By Phil Franz-Warkentin, MarketsFarm
WINNIPEG, April 9 (MarketsFarm) – The ICE Futures canola market settled mixed on Friday, with losses in the front months and gains in the new crop contracts.
The nearby May contract had set fresh contract highs in early activity, but retreated in sympathy with Chicago Board of Trade soybeans and soyoil after the release of the monthly United States Department of Agriculture supply/demand report, which was deemed bearish for soybeans.
Profit-taking ahead of the weekend also put some pressure on values.
However, ongoing concerns over tight supplies provide support, with drought conditions across much of the Prairies also underpinning the futures despite forecasts calling for some much needed moisture over the next week.
About 24,348 canola contracts traded on Friday, which compares with Thursday when 19,217 contracts changed hands.

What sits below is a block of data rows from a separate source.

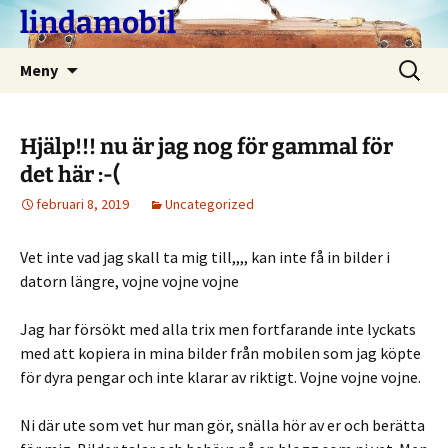
Hoppa
lindamobil
till
innehåll
Sök
Meny
efter:
Hjälp!!! nu är jag nog för gammal för
det här :-(
februari 8, 2019
Uncategorized
Vet inte vad jag skall ta mig till,,,, kan inte få in bilder i
datorn längre, vojne vojne vojne
Jag har försökt med alla trix men fortfarande inte lyckats
med att kopiera in mina bilder från mobilen som jag köpte
för dyra pengar och inte klarar av riktigt. Vojne vojne vojne.
Ni där ute som vet hur man gör, snälla hör av er och berätta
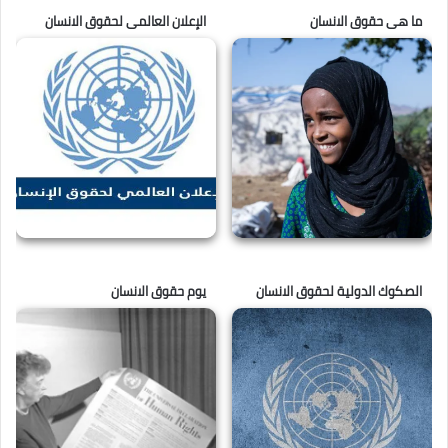
ما هى حقوق الانسان
الإعلان العالمى لحقوق الانسان
الصكوك الدولية لحقوق الانسان
يوم حقوق الانسان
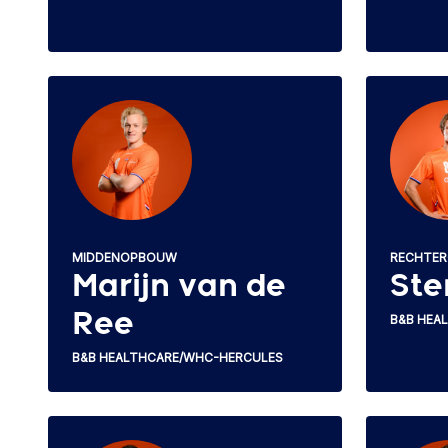
MIDDENOPBOUW
RECHTE
Marijn van de
Ste
Ree
B&B HEA
B&B HEALTHCARE/WHC-HERCULES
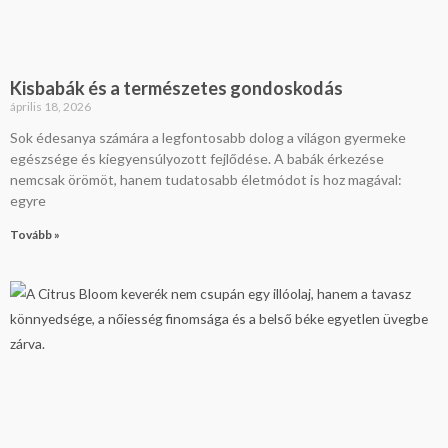
Kisbabák és a természetes gondoskodás
április 18, 2026
Sok édesanya számára a legfontosabb dolog a világon gyermeke
egészsége és kiegyensúlyozott fejlődése. A babák érkezése
nemcsak örömöt, hanem tudatosabb életmódot is hoz magával:
egyre
Tovább »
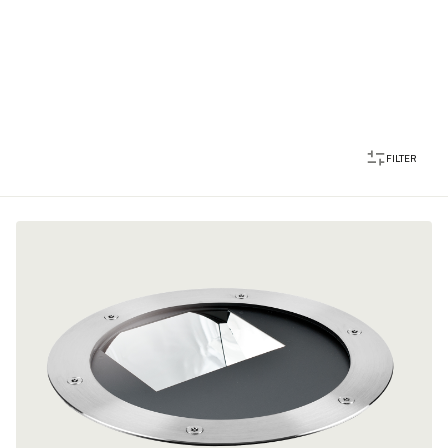
FILTER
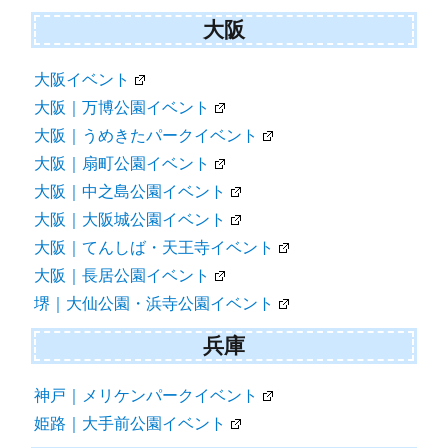
大阪
大阪イベント
大阪｜万博公園イベント
大阪｜うめきたパークイベント
大阪｜扇町公園イベント
大阪｜中之島公園イベント
大阪｜大阪城公園イベント
大阪｜てんしば・天王寺イベント
大阪｜長居公園イベント
堺｜大仙公園・浜寺公園イベント
兵庫
神戸｜メリケンパークイベント
姫路｜大手前公園イベント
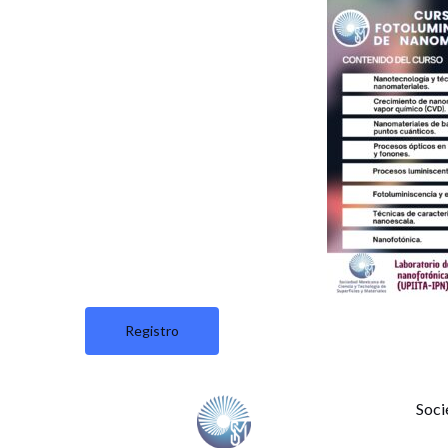
Registro
Soci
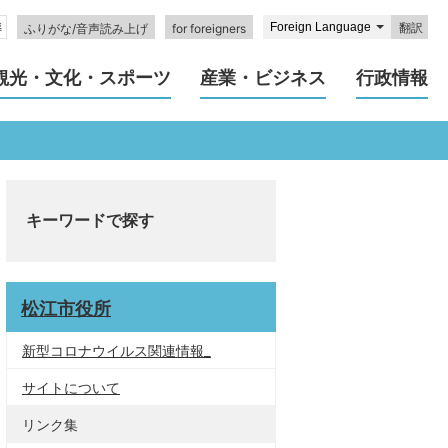
翻訳
ふりがな/音声読み上げ
for foreigners
観光・文化・スポーツ
産業・ビジネス
行政情報
キーワードで探す
松江市役所
新型コロナウイルス関連情報_
サイトについて
リンク集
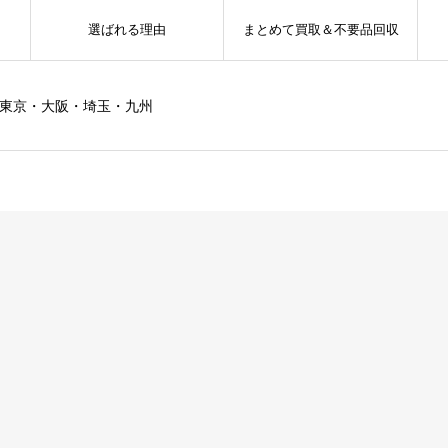
選ばれる理由
まとめて買取＆不要品回収
ー東京・大阪・埼玉・九州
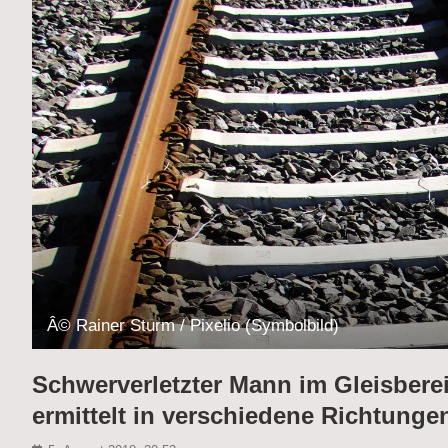
Â© Rainer Sturm / Pixelio (Symbolbild)
Schwerverletzter Mann im Gleisbere
ermittelt in verschiedene Richtunge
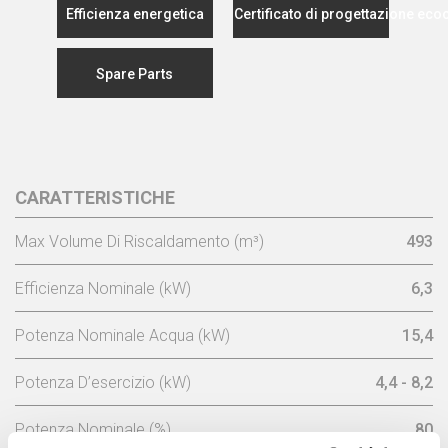
Efficienza energetica
Certificato di progettazione eco
Spare Parts
CARATTERISTICHE
Max Volume Di Riscaldamento (m³)
493
Efficienza Nominale (kW)
6,3
Potenza Nominale Acqua (kW)
15,4
Potenza D’esercizio (kW)
4,4 - 8,2
Potenza Nominale (%)
80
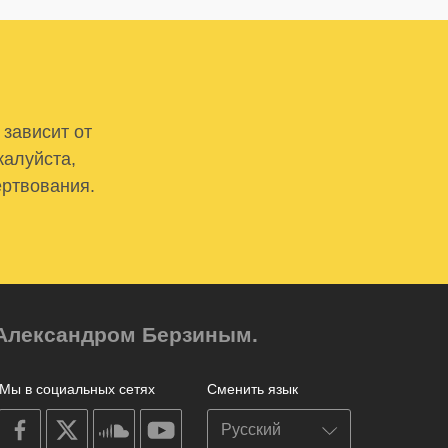
 зависит от
жалуйста,
ертвования.
м Александром Берзиным.
Мы в социальных сетях
Сменить язык
on
on
on
on
facebook
X
soundcloud
youtube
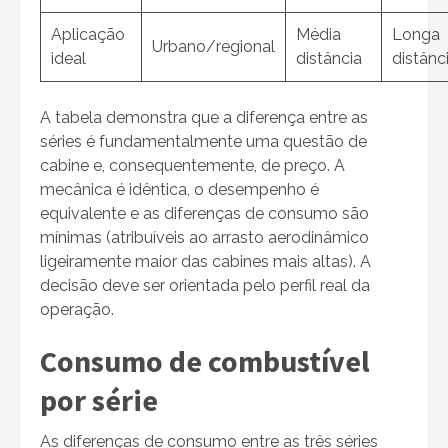
Aplicação
Média
Longa
Urbano/regional
ideal
distância
distânc
A tabela demonstra que a diferença entre as
séries é fundamentalmente uma questão de
cabine e, consequentemente, de preço. A
mecânica é idêntica, o desempenho é
equivalente e as diferenças de consumo são
mínimas (atribuíveis ao arrasto aerodinâmico
ligeiramente maior das cabines mais altas). A
decisão deve ser orientada pelo perfil real da
operação.
Consumo de combustível
por série
As diferenças de consumo entre as três séries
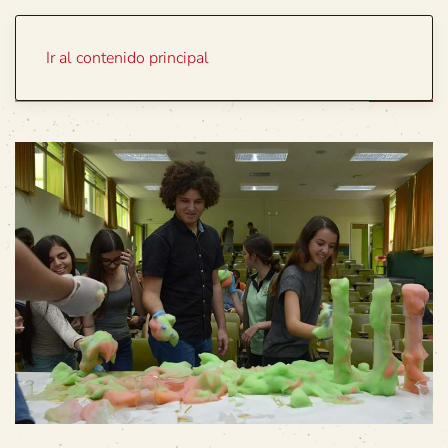
Portada
Temas
Ir al contenido principal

Spreading accounted for 13,230 of the contracts traded.
SOYBEAN futures at the Chicago Board of Trade were weaker on Friday, as the market reacted to the latest monthly supply/demand estimates from the United States Department of Agriculture.

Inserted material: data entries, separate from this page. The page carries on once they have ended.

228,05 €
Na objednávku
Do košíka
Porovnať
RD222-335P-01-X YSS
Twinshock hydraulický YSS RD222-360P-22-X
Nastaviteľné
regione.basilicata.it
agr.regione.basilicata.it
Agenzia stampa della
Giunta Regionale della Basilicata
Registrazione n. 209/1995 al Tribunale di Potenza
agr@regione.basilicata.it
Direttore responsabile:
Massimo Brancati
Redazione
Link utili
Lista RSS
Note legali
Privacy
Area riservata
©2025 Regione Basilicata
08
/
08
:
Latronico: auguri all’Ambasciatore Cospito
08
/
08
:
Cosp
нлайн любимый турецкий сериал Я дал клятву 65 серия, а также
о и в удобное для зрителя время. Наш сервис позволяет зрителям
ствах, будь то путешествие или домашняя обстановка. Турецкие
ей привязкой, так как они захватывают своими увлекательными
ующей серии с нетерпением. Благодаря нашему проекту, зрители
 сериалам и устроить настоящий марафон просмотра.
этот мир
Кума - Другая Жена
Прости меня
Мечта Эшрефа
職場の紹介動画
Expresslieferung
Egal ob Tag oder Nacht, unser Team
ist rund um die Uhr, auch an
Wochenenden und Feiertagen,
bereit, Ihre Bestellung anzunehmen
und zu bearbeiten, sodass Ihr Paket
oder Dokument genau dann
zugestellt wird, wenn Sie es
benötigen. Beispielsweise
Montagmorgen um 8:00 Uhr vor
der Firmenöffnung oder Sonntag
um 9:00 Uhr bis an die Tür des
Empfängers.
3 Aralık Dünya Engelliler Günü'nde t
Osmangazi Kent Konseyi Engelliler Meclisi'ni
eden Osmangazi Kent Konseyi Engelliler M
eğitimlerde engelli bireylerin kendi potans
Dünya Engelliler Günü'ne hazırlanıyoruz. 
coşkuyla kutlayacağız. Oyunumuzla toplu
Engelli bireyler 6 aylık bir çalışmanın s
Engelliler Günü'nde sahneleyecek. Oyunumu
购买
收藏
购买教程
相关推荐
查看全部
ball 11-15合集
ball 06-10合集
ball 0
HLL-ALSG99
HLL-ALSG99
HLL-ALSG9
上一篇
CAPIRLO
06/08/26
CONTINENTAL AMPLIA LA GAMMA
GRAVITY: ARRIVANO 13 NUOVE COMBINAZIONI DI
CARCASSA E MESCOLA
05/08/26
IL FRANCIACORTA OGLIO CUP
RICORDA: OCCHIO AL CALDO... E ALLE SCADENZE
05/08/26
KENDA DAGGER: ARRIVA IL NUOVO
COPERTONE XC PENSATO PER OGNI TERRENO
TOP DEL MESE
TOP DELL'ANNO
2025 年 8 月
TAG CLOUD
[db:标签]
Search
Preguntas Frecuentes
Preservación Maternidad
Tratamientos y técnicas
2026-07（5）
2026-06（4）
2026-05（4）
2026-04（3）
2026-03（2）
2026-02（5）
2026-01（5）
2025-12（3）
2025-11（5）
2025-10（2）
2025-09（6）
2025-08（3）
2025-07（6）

The USDA kept its projection for U.S. soybean ending stocks this year unchanged at 120 million bushels, which accounted for some selling pressure in the market as expectations had been for a downward revision on the month.

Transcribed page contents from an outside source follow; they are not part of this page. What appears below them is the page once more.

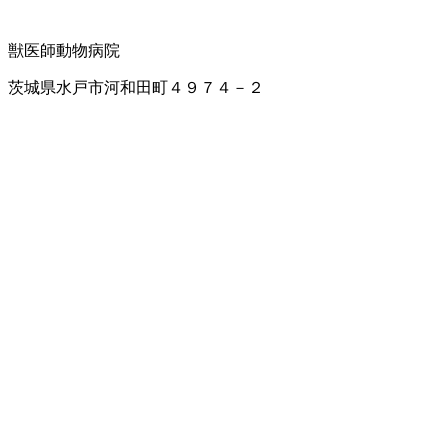
獣医師
動物病院
茨城県水戸市河和田町４９７４－２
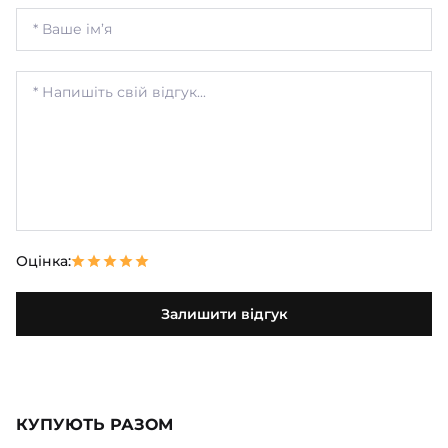
Оцінка:
Залишити відгук
КУПУЮТЬ РАЗОМ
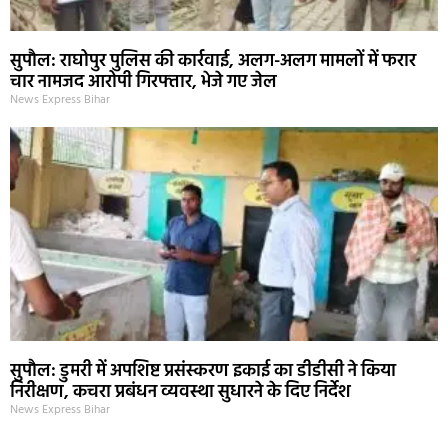
सुपौल: राघोपुर पुलिस की कार्रवाई, अलग-अलग मामलों में फरार
चार नामजद आरोपी गिरफ्तार, भेजे गए जेल
News Express Bihar
सुपौल: डुमरी में अपशिष्ट प्रसंस्करण इकाई का डीडीसी ने किया
निरीक्षण, कचरा प्रबंधन व्यवस्था सुधारने के दिए निर्देश
News Express Bihar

Meanwhile, world soybean stocks were raised by 3.13 million tonnes from March, with an increased production estimate out of Brazil behind some of the adjustment.
CORN futures were narrowly mixed, running into chart-based resistance after initially hitting fresh contract highs in reaction to the USDA report.
U.S. corn carryout for the year was lowered by 150 million bushels from March, now at 1.352 billion bushels.
The world corn carryover came in below expectations at 283.85 million tonnes. That was down by about four million tonnes from the March estimate and well below the 303 million tonne carryout from the previous year.
WHEAT futures were higher, with declining world supplies behind some of the strength.
The USDA lowered its world wheat carryout forecast to 295.5 million tonnes, which was down by about 5.7 million tonnes from the earlier estimate and below even the lowest pre-report estimates.
Dryness concerns in the northern U.S. Plains were also supportive for spring wheat.
However, an increase in the U.S. wheat carryout to 852 million bushels, from 836 million in March, tempered the upside slightly.